Soon, each governance proposal becomes two tradeable options—PASS and FAIL. The market's price signal (TWAP) decides the outcome, not traditional voting.

How it works

  1. Deposit: Lock tokens or USDC → mint p/ and f/ claims (pay <1, redeem 1 if outcome happens)
  2. Trade: Participate in PASS/FAIL liquidity pools or single-sided limit ranges
  3. Decide: At window close, higher TWAP wins; winning claims redeem 1:1, losing claims = 0

Why it matters

  • Leverage conviction with bounded risk: Buy at <1, redeem at 1 if you're right
  • Revives dormant tokens: Fresh liquidity, attention, and utility for existing assets
  • Open participation: Show up with USDC or the token itself; LPs earn trading fees

Integration

Futarchy is implemented as a FutarchyLaunchAction hook. If PASS wins: bonding curve activates, canonical liquidity initializes. If FAIL wins: tokens return to founder, buyers get refunded. All trading fees flow to veC holders and the DAO.

$COMMON Tokenomics


As discussed in the previous token announcement post. We have the following.

Total Initial Supply: 10 billion $COMMON

Community Allocation at Launch: 47.5%

  • Community DAO: 4.4%
  • Retroactive Rewards: 4.2%
  • Rewards & Incentives: 13.9%
  • Foundation: 25.0%

Investors & Contributors: ~52.5% 1-year cliff, 3-year vest thereafter, 4-year linear vesting

Emissions & Inflation

Controlled inflation model (pending Security Multisig review):

  • Year 1: 5%
  • Year 2: 4%
  • Year 3: 3%
  • Year 4+: 2% terminal (voted on by governance)

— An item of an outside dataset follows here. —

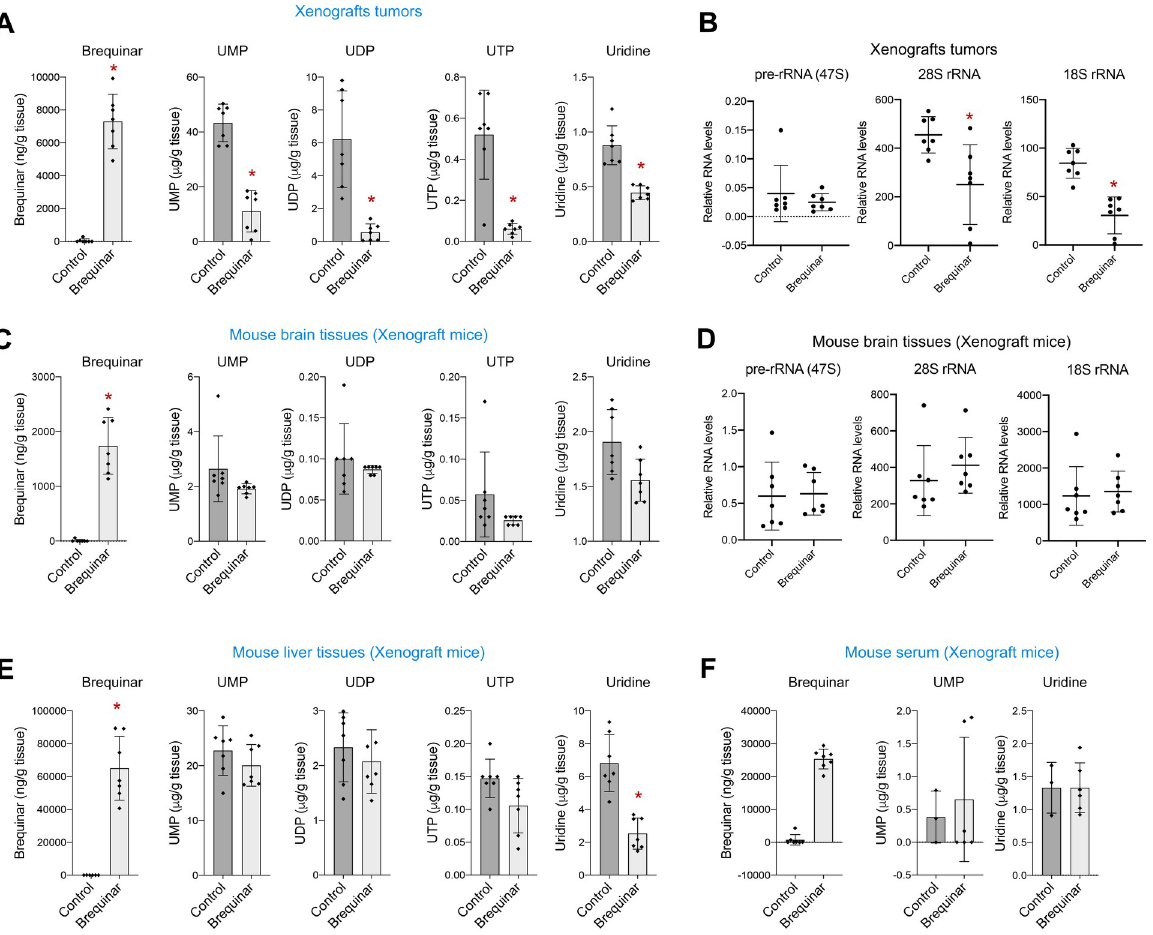
Fig 4. Blocking DHODH with brequinar reduces the production of ribosomal RNA in glioblastoma tumors xenograft in vivo . (A) Amounts of brequinar, UMP, UDP, UTP and uridine in the LN229 xenografts measured by LC-MS/MS. (B) qPCR of 47S pre-rRNA and 28S and 18S rRNAs in the LN229 xenografts. 47S pre-rRNA, 28S and 18S levels were normalized by ACTIN mRNA levels. (C) Amounts of brequinar, UMP, UDP, UTP and uridine measured by LC-MS/MS in the brain tissues of mice used for xenografts. (D) qPCR of 47S pre-rRNA and 28S and 18S rRNAs in the brain tissues of the mice used for LN229 xenografts. 47S pre-rRNA, 28S and 18S levels were normalized by ACTIN mRNA levels. (E) Amounts of brequinar, UMP, UDP, UTP and uridine measured by LC-MS/MS in the liver tissues of mice used for xenografts. (F) Amounts of brequinar, UMP, and uridine measured by LC-MS/MS in the serum of mice used for xenografts. Last brequinar injection was 3 h before harvesting the tissues. Numerical values for each of the experiments represented are available in S4 Data.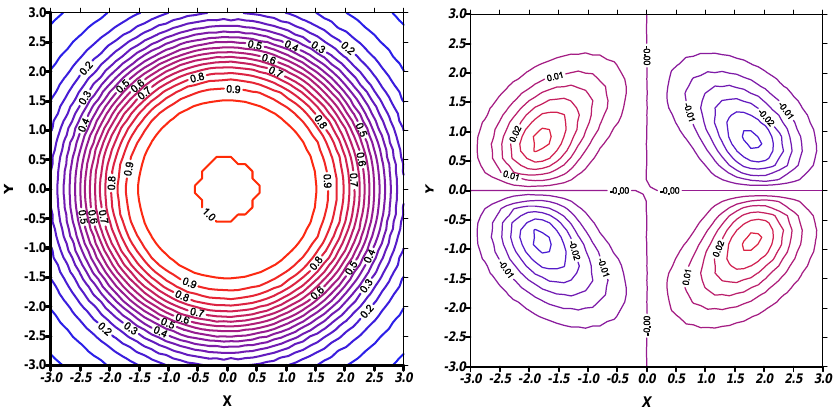
FIG. 6. (Color) Wider electron beam (left) and its distortion (right).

Starting Year 3, veC holders vote annually on inflation direction: boosts (to lockers), emissions (to active contributors), or DAO treasury (non-circulating).

Governance & veC

Lock $COMMON for up to 4 years to receive veC (vote-escrowed COMMON):

  • 1 year lock: 25 veC per 100 COMMON
  • 4 year lock: 100 veC per 100 COMMON

veC holders receive:

  • Voting power over emissions and governance
  • Share of protocol fees

Vote weekly on where emissions go: Namespaces, Contests, Bounties, Launchpads. Receive fee rebates from the gauges you support.

The $COMMON Flywheel


Votes → Emissions → Actions → Fees → Rebates → More veC (repeat)

  1. Actions generate fees: Launchpad trades, contest participation, bonding curve activity, futarchy markets → all route fees via FeeManager
  2. veC directs emissions: Weekly votes control where gauge budgets flow
  3. Rebates compound influence: Fee share flows back to veC voters based on which gauges they support

Long-term holders lock for governance power. Active traders participate in markets. Both benefit from protocol growth.

Rollout: Present & Future

The Common App: Loops in Production


Loops are integrated into the Common App today, anchored to threads. Currently live or coming soon:

  • Launchpad (bonding curves + hooks)
  • Contests (recurring + one-off)
  • Post Coins (content-linked tokens)
  • Community Stake (bonding curve trading)
  • Shortly: Decision Markets (futarchy)

Agents as Economic Participants


Common is designed for multi-agent coordination. Humans and AI agents operate as equal economic participants: both submit intents, vote in contests, claim rewards, and trigger loop finalization.MCP-native protocol: The Model Context Protocol exposes Common's loop primitives as callable tools. An agent can launch namespaces, submit content, trade bonding curves, lock COMMON for veC, and vote on emissions—all via API calls.

A Universal Coordination Layer


The Common App is the first implementation, but the protocol is designed as a universal coordination layer for any use case. The same loop primitives can coordinate:

  • Media curation: Contests, tipping, royalty splits
  • Research & science: Peer review bounties, data markets, grant allocation
  • Code development: PR bounties, issue prioritization, contributor rewards

Any domain requiring recurring coordination, conditional settlement, or market-based ranking can build on these primitives.

What's Next


Common starts with threads, tokens, and contests. What comes next is emergent: new apps, new loops, new agent strategies.The protocol is live. The flywheel is defined. The coordination layer is ready.